To be fair to ZFS, there are several things that I wish I could use:
-
Fully functional data striping with RAIDZ, allowing more efficient usage with a larger number of drives. While btrfs has RAID 5/6 support, it’s still not fully ready, and at this rate, may never be. This means I am effectively locked to
raid1
, which results in having only 50% of the total capacity being usable. This isn’t too big of a deal though, especially since I still only have two drives. Back then, it was also impossible to expand a RAIDZ array, so adding a drive would require the entire array to be rebuilt… -
zvol
s, which are block devices similar to LVM, but have all the niceties of ZFS checksums. These could be used for virtual machines, for example, and guarantee that the data is protected. btrfs unfortunately doesn’t have any similar features.
Ultimately though, these are not sufficiently compelling for me to abandon a completely working btrfs setup, especially since I’d effectively need to buy a bunch of new drives and build a completely new array, which is a lot of work and will inevitably incur significant downtime. If I ever decide to build a giant, rack-mounted dedicated storage server with 20+ 20 TB drives, I’d probably switch to ZFS, but that’s not happening anytime soon.

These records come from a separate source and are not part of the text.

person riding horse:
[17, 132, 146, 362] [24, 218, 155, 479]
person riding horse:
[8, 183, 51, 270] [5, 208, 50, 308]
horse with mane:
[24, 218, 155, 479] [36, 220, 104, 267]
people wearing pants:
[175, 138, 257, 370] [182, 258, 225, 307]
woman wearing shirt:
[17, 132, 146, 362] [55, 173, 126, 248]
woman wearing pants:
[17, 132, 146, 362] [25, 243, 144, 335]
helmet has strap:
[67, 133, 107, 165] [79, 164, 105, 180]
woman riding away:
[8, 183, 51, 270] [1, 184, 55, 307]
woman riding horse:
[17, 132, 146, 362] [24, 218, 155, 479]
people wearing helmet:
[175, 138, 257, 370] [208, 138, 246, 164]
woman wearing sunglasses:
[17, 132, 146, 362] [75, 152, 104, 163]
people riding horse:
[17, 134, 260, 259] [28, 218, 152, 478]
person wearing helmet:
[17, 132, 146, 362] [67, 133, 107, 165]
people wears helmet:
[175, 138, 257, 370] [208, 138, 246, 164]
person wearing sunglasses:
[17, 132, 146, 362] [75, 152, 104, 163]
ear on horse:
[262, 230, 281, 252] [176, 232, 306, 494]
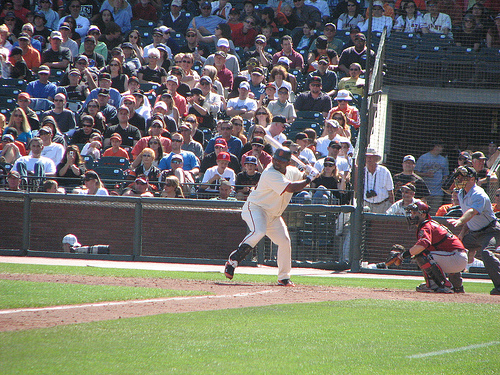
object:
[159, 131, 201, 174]
fan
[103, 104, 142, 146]
fan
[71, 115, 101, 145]
fan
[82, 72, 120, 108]
fan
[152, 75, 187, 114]
fan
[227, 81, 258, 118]
fan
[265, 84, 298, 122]
fan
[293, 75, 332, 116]
fan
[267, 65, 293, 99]
fan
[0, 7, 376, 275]
stand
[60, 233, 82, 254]
photographer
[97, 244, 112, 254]
lens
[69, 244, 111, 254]
camera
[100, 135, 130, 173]
fans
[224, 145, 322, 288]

Other details of the setup
Here’s the specification for relevant hardware in my home server immediately before the event:
- CPU: AMD Ryzen 9 3900X
- Motherboard: ASUS Prime X570-P
- RAM: 4×ADATA XPG Gammix D10 16 GiB 3200 MT/s
The CPU and motherboard are from my old desktop, while the RAM was the cheapest available back during COVID-19 supply chain disruptions. For a NAS, I’d probably have tried to get ECC memory, which can correct single-bit flips, detect bigger errors, and report them. It’s highly recommended for ZFS and btrfs, but it wasn’t priced sanely back then, which is a shame since AMD has unofficial ECC support on the CPU and the motherboard also supports it.
The Corruption
So what exactly happened? Well, I had a Windows 10 gaming VM1 with
Looking Glass, and I wanted to upgrade to Windows 11 with the
end-of-support date for Windows 10 coming up. To prevent any accidents, I took a
backup of the VM by using zstd
2 on the entire disk image and stashing it
on my NAS.
Well, somehow I managed to botch the Windows 11 update, so I decided to restore the backup I took, because it was easier than trying to fix the Windows 11 install.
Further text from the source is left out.